Standard-Examiner file photo of the Legacy Parkway in Farmington.

FARMINGTON — The not-yet-constructed West Davis Corridor has been named a scenic byway by the state.

The designation, approved by the Utah State Scenic Byway Committee, prohibits outdoor advertising billboards, allows for scenic byway indicators on road maps (which officials say will encourage tourists to use the road) and makes the road eligible for a National Scenic Byway designation.

A national designation would allow Utah entities to go after federal funding for potential roadway improvements.

The $725 million, 19-mile West Davis Corridor will begin in Farmington, connecting with Interstate 15 and the Legacy Parkway at Glovers Lane. The highway will end at 1800 North in West Point, but a future extension that would terminate near the Weber/Box Elder County line is included in the state’s long-range plan.

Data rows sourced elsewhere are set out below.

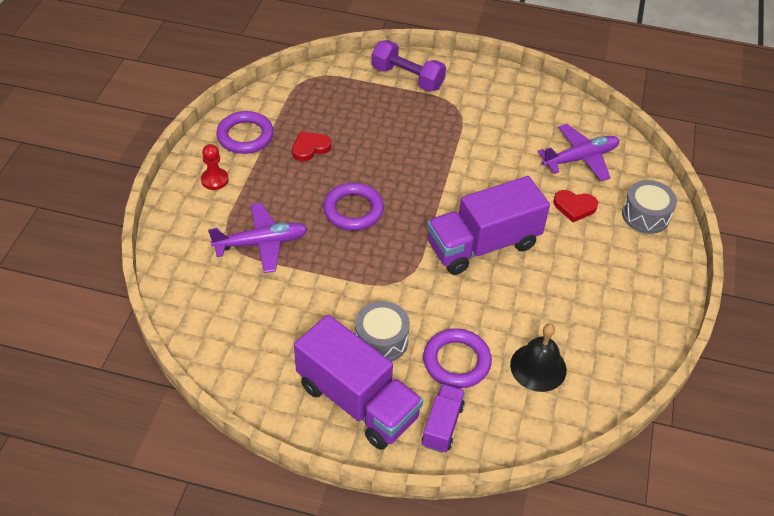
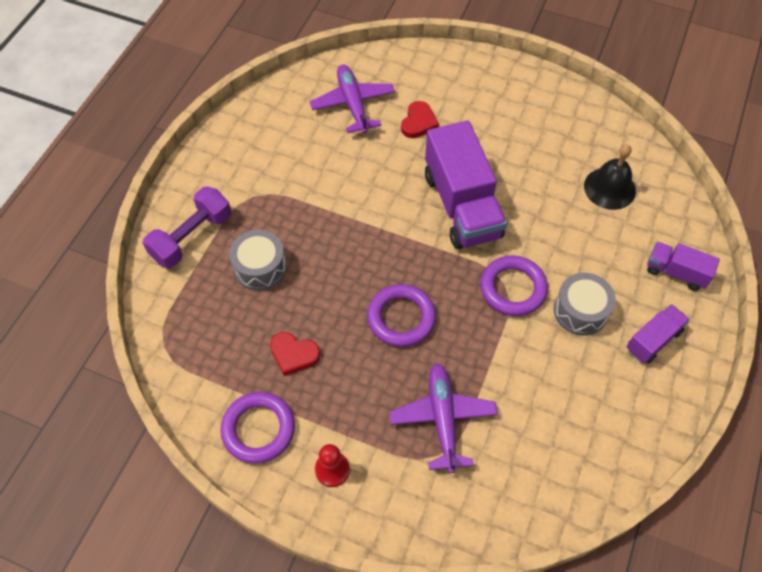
camera: 80 degrees left, 10 degrees up
(310, 148) = (294, 354): red heart -> red heart turned 45 degrees counterclockwise
(357, 401) = (653, 340): purple truck -> purple truck, size x0.51
(456, 361) = (604, 250): purple ring -> purple ring (513, 288)
(645, 215) = (435, 72): grey drum -> grey drum (260, 267)

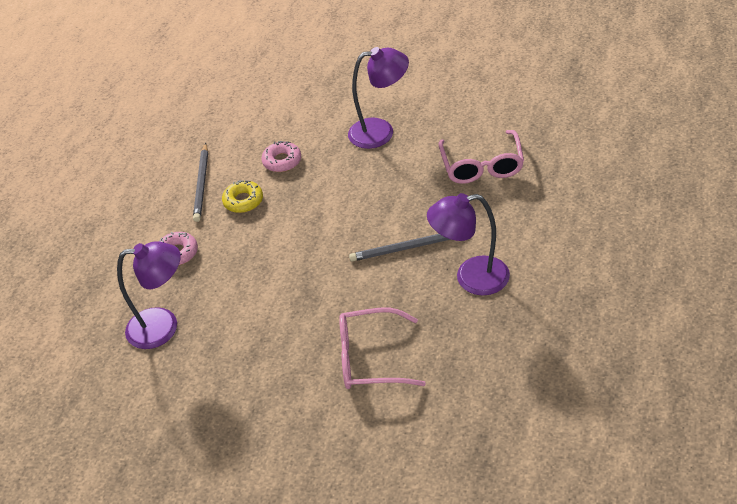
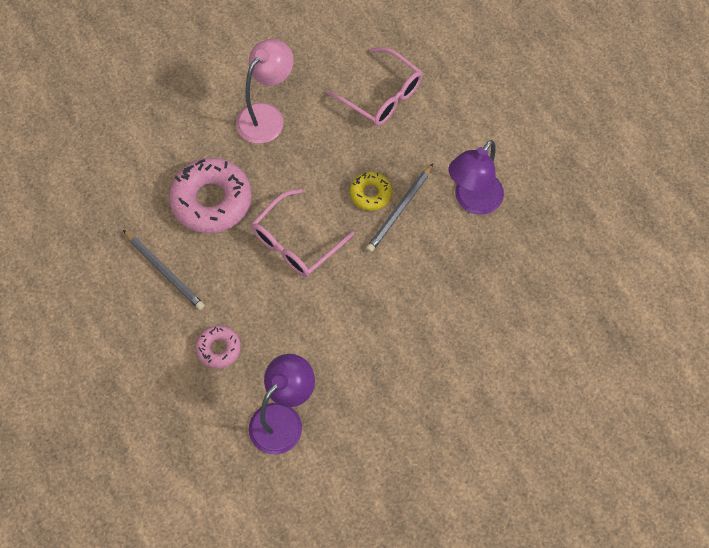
camera: 50 degrees left, 20 degrees up
(243, 201) = (220, 261): yellow donut -> yellow donut (370, 193)
(282, 161) = (211, 200): pink donut -> pink donut, size x1.92
(370, 358) = (469, 320): pink glasses -> pink glasses (296, 242)
(381, 132) = (267, 116): purple lamp -> pink lamp

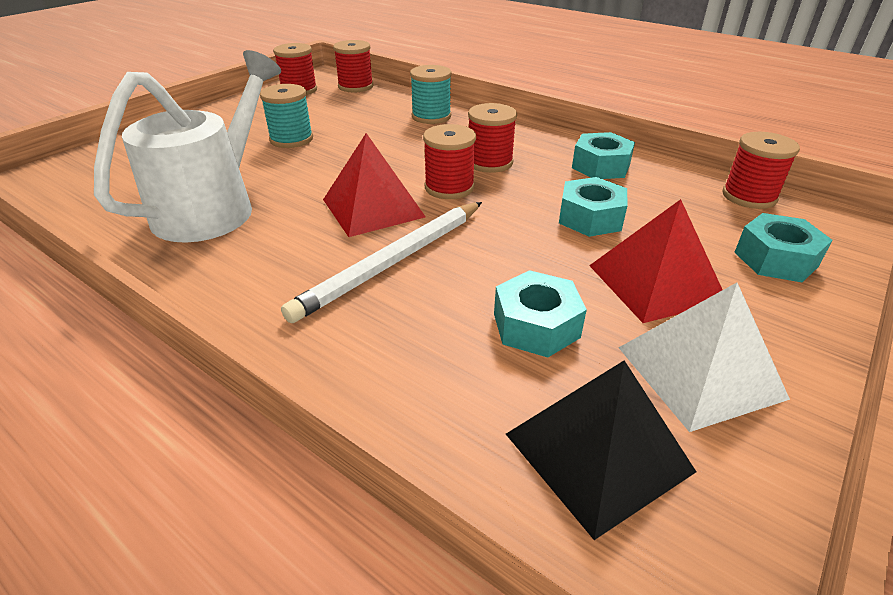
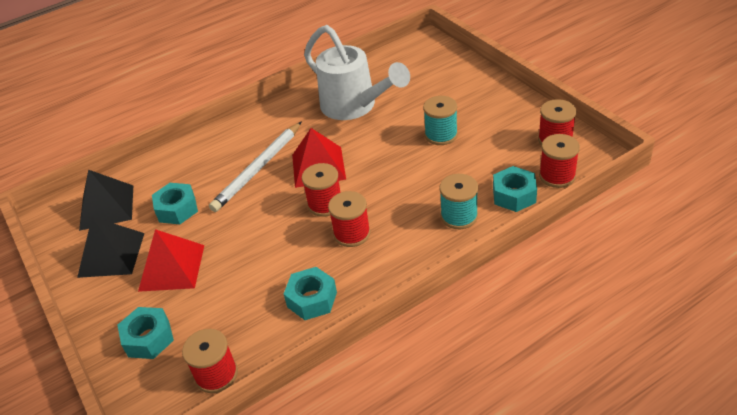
camera: 115 degrees right, 5 degrees up
(393, 262) = (258, 169): white pencil -> white pencil turned 120 degrees counterclockwise
(590, 218) = (248, 264): turquoise nut -> turquoise nut (514, 195)
(700, 372) = (111, 255): white pyramid -> black pyramid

The new road will connect to existing state highways and city streets through six new interchanges.

Barring any legal challenges, construction on the corridor is set to begin in 2020. The I-15 alternative is scheduled to open to the public by 2022.

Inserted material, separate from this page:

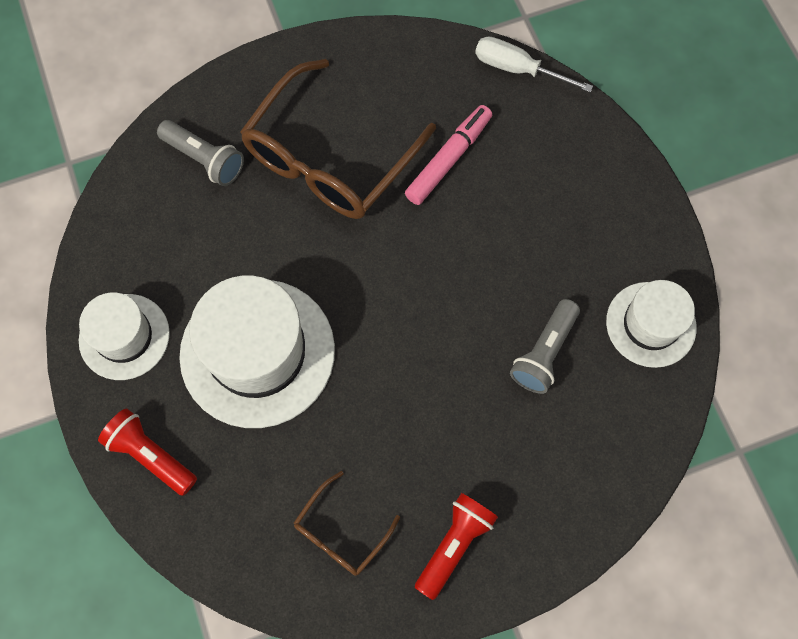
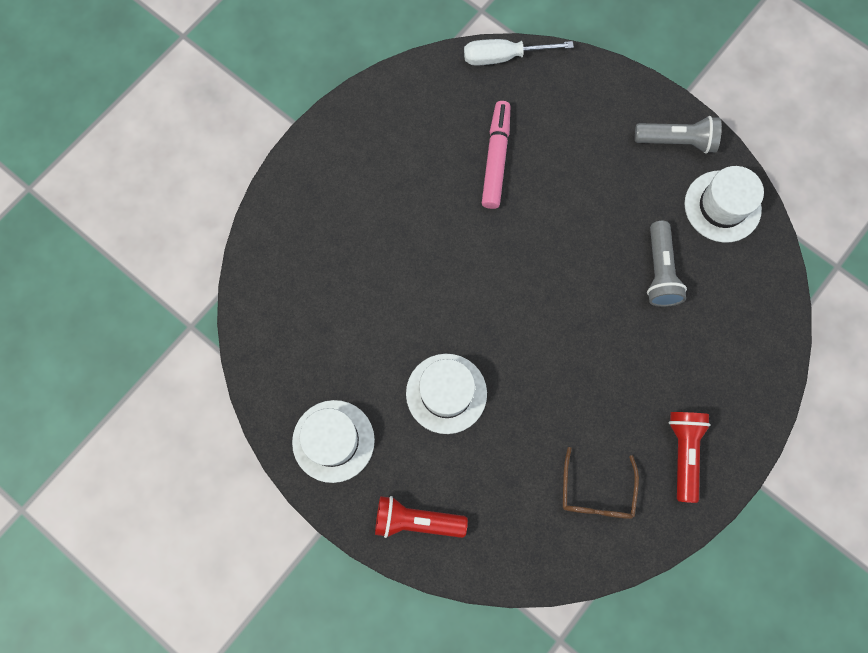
camera: 30 degrees left, 5 degrees up
(204, 159) = (302, 262): grey flashlight -> grey flashlight (677, 141)
(257, 352) = (446, 393): white hat -> white hat, size x0.59
(329, 158) = (402, 208): brown glasses -> none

The scenic byway designation includes the Legacy Parkway, which had previously been tabbed as such, and the Davis County Causeway that leads to Antelope Island.

On Aug. 17, the Utah Transportation Commission approved changing the name of the full byway route to the “Great Salt Lake Scenic Byway.” The Legacy only stretch of the byway had previously been called the “Great Salt Lake Legacy Parkway Scenic Byway.”

Ivan Hartle, the Utah Department of Transportation‘s director of financial programming, said cities located along the West Davis route unanimously supported the designation. Local government consent is required by state law before naming a scenic byway. Hartle said Davis County officials like the designation because byway guidelines will go a long way in preserving the visual integrity of the road.

“They’ve basically said, if you don’t do this, we will,” Hartle said. “(They) don’t want billboards along there.”

Woods Cross City Manager Gary Uresk chaired a local committee that pushed the state to make designation and previously told the Standard-Examiner the effort was also driven by a desire to increase tourism near the area of the corridor, particularly at Antelope Island.

The designation will not impact speed limits on the corridor.

The Legacy Parkway’s current 55 mph speed limit and freight truck prohibition are required by a settlement agreement that was reached by the state and citizen activist groups in 2005.

A Sierra Club lawsuit halted construction on the parkway in 2001. A settlement agreement reached four years later included the speed and truck restrictions, but those are set to expire in 2020.